Print the whole listing below exactly as given, pictures excluded.
Data shown Start Marker
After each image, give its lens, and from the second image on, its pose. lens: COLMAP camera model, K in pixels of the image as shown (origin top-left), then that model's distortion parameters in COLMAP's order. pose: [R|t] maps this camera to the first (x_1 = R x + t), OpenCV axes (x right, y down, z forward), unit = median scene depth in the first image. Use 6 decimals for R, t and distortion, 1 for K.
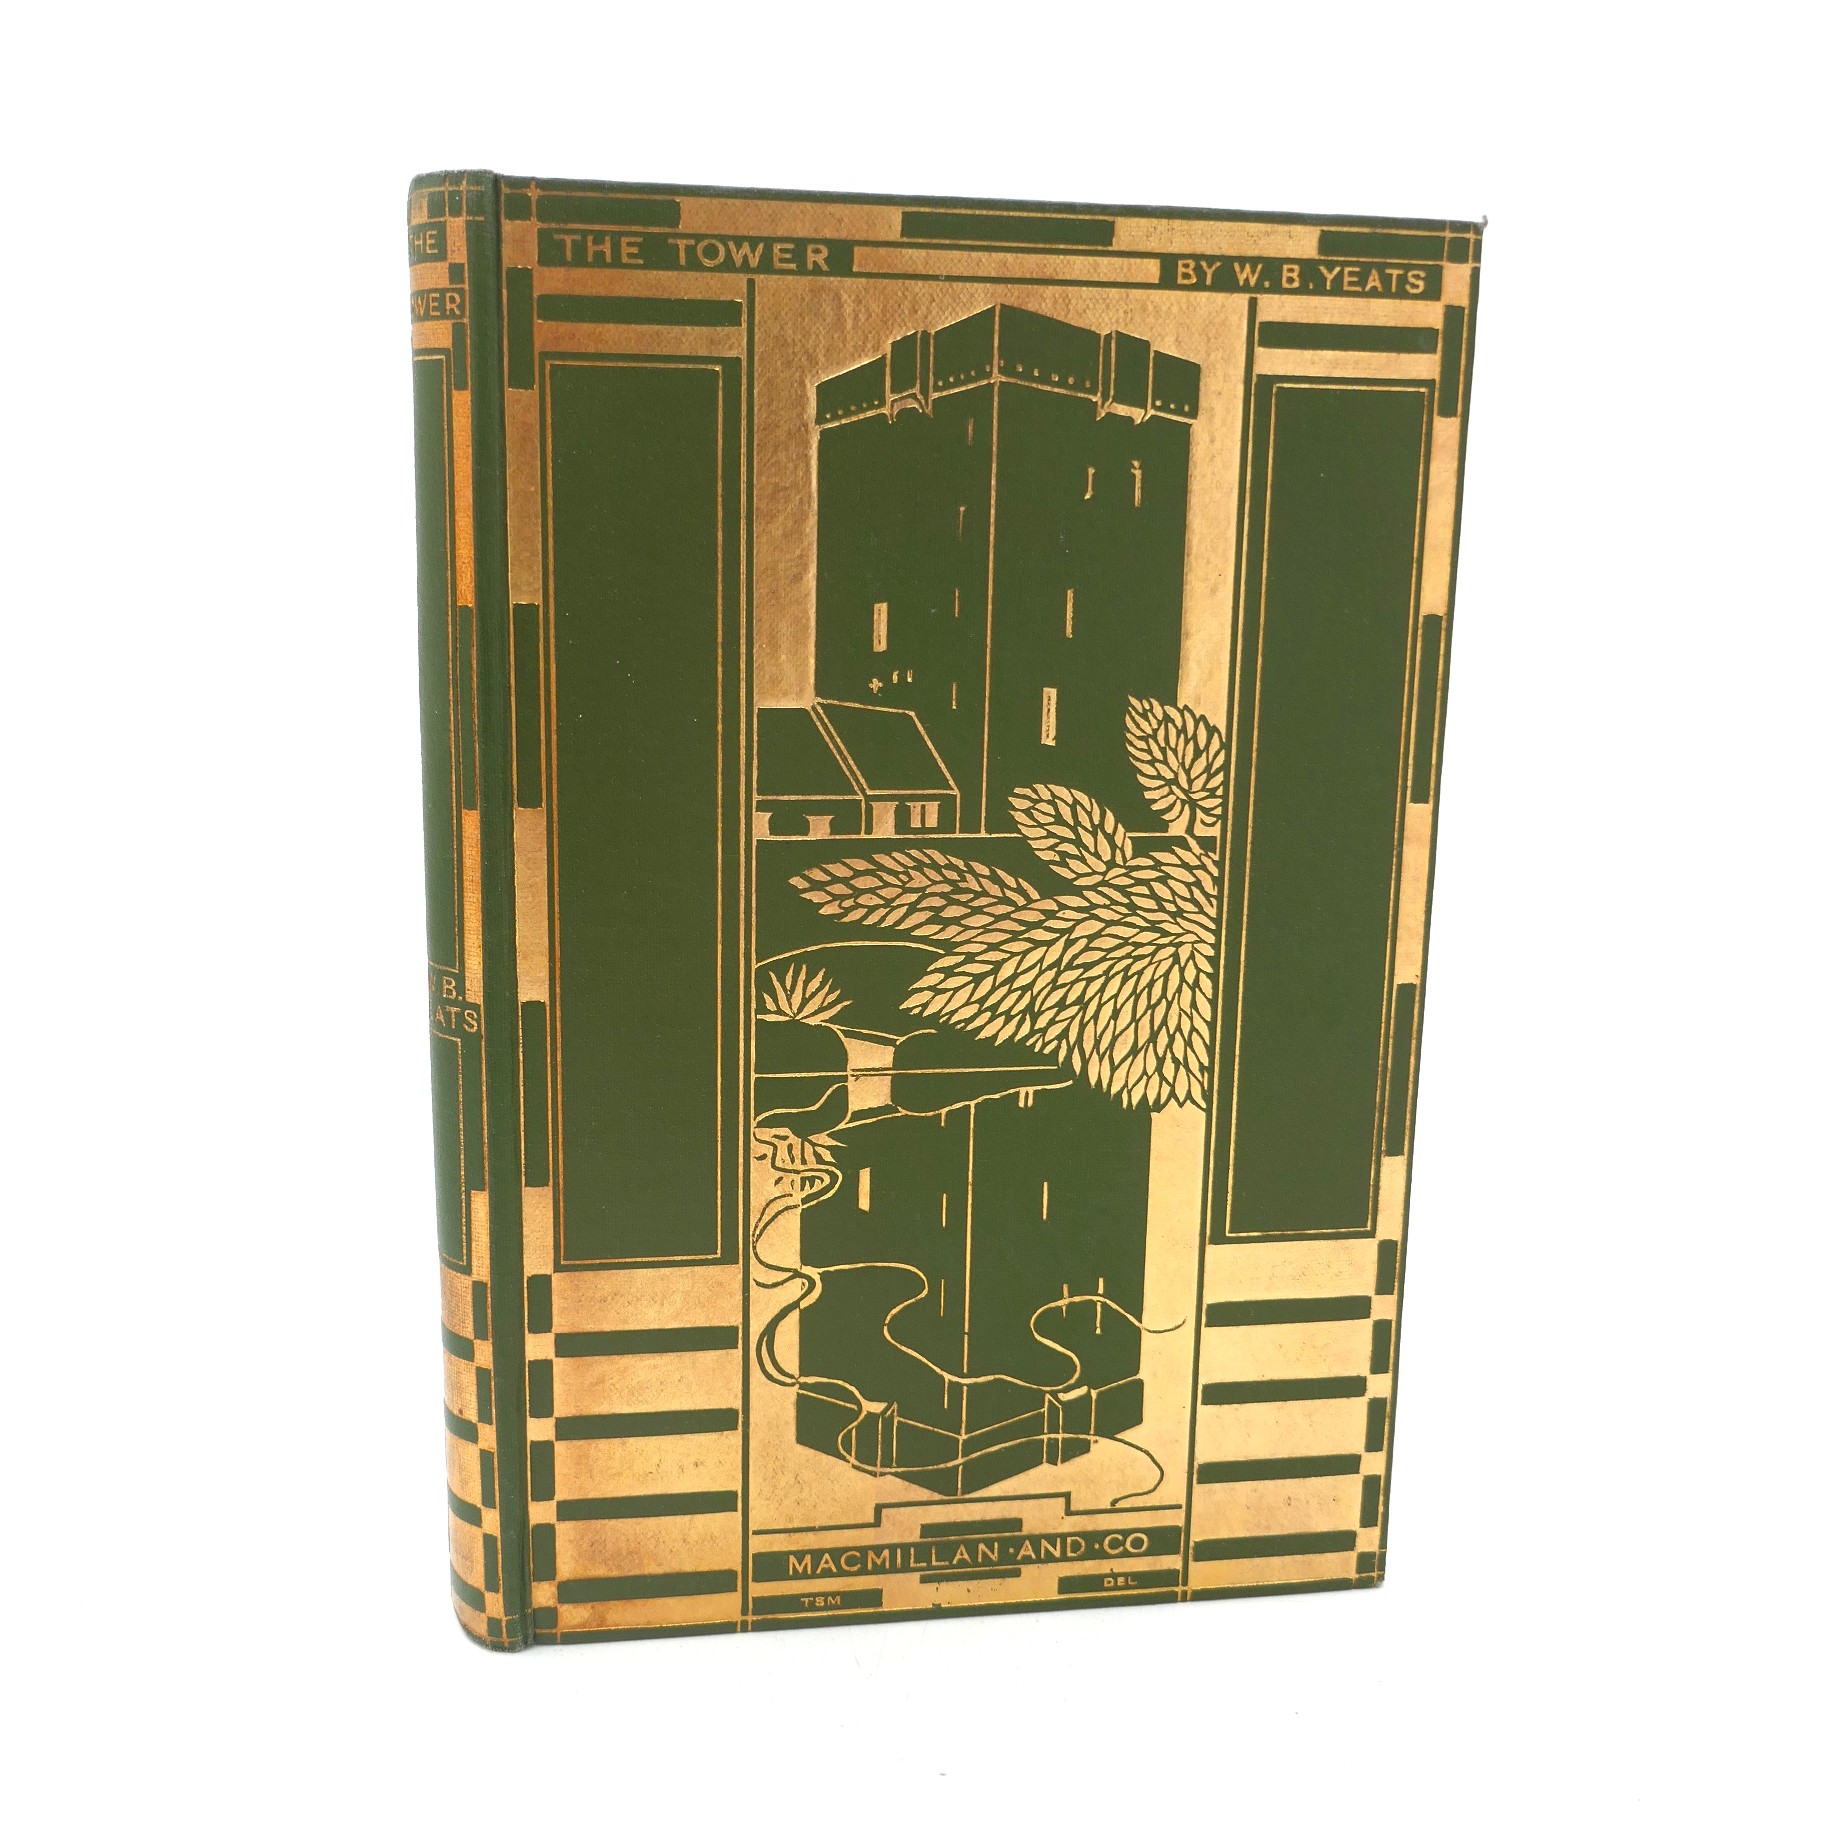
lens RADIAL K [[2307.3, 0, 912.7], [0, 2307.3, 909.3], [0, 0, 1]] dist [-0.018210, 0.000000]
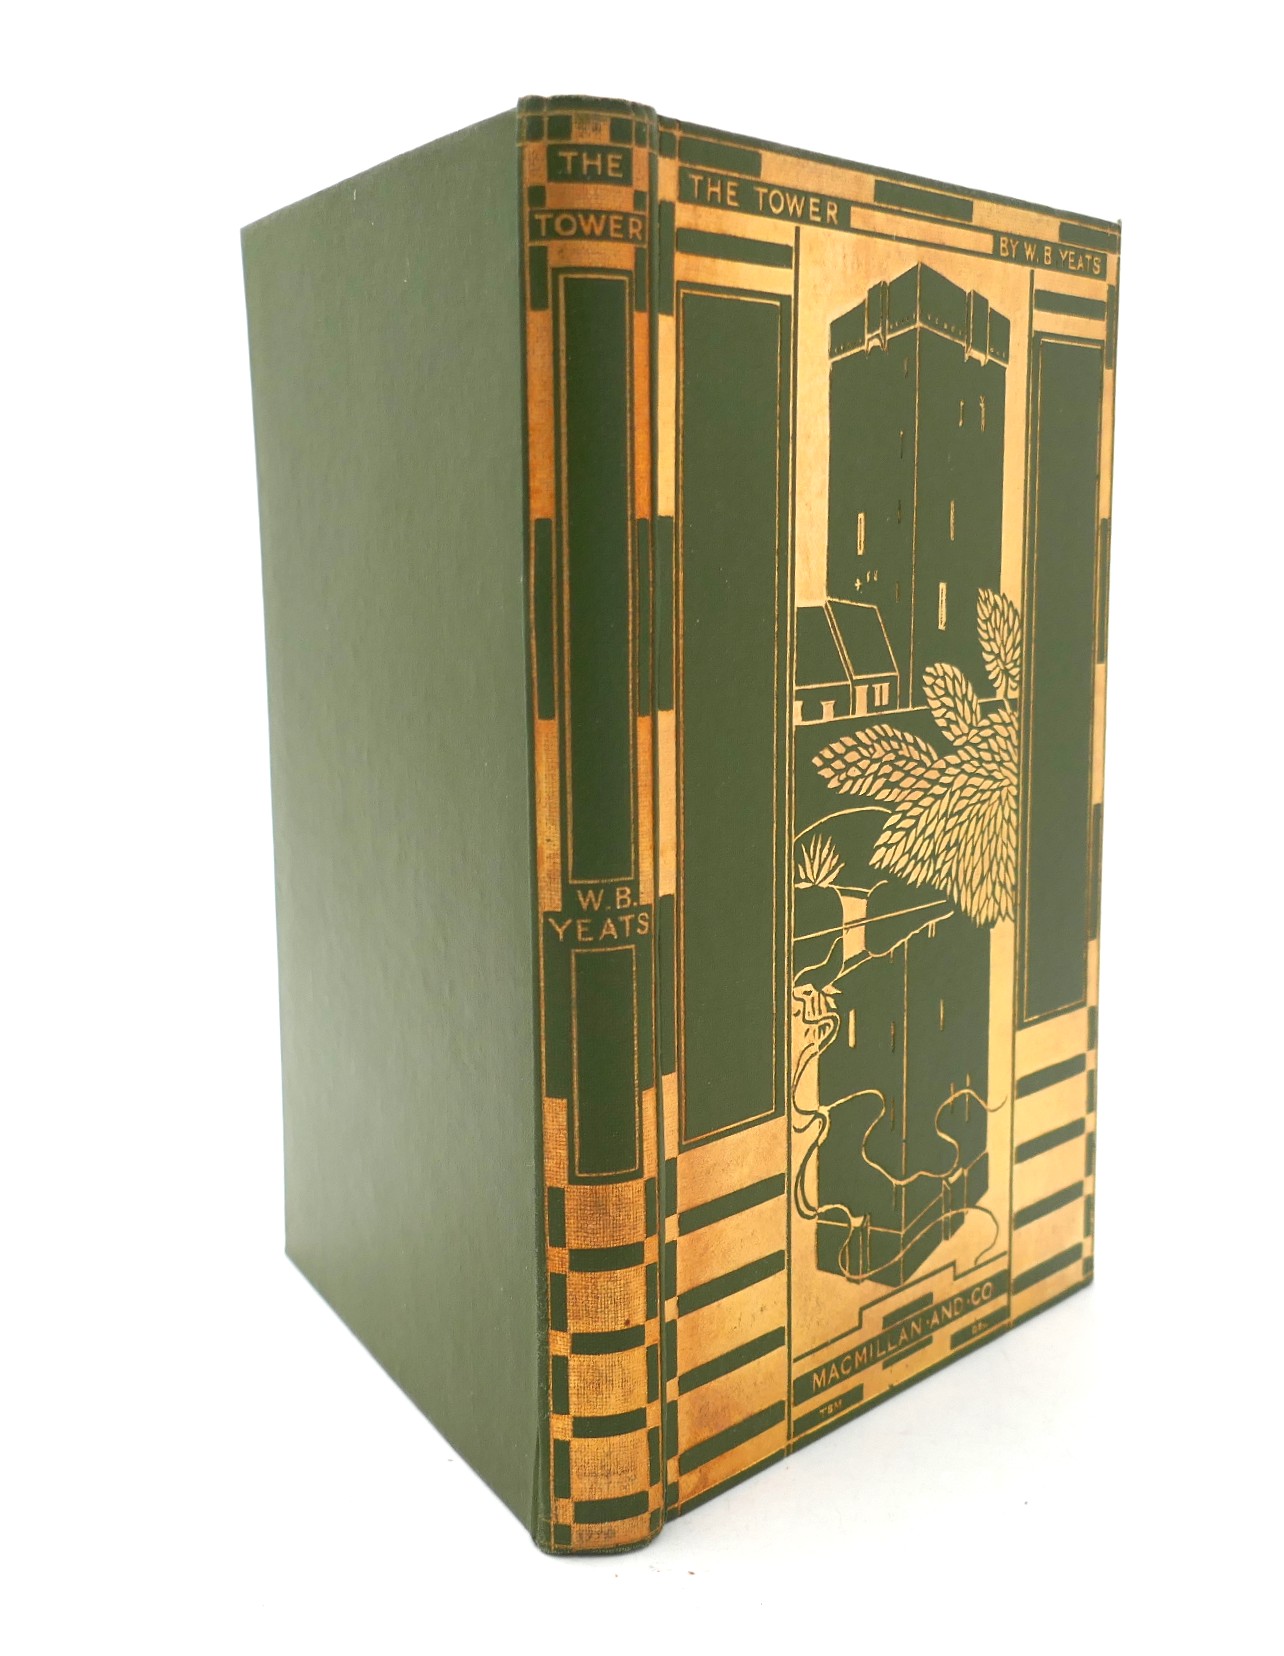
lens RADIAL K [[1962.5, 0, 642.2], [0, 1962.5, 832.1], [0, 0, 1]] dist [-0.020390, 0.000000]
pose [[0.798257, -0.126117, 0.588965, -0.675571], [0.161392, 0.986862, -0.007424, 0.015543], [-0.580291, 0.100981, 0.808124, 0.265067]]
Data shown End Marker
Exercise output:
After each image, give its lens, and from the second image on, its pose. lens: COLMAP camera model, K in pixels of the image as shown (origin top-left), then that model's distortion parameters in COLMAP's order. pose: [R|t] maps this camera to the first (x_1 = R x + t), OpenCV axes (x right, y down, z forward), unit = median scene depth in the first image. Use 6 decimals for R, t and distortion, 1 for K.
lens RADIAL K [[2307.3, 0, 912.7], [0, 2307.3, 909.3], [0, 0, 1]] dist [-0.018210, 0.000000]
lens RADIAL K [[1962.5, 0, 642.2], [0, 1962.5, 832.1], [0, 0, 1]] dist [-0.020390, 0.000000]
pose [[0.798257, -0.126117, 0.588965, -0.675571], [0.161392, 0.986862, -0.007424, 0.015543], [-0.580291, 0.100981, 0.808124, 0.265067]]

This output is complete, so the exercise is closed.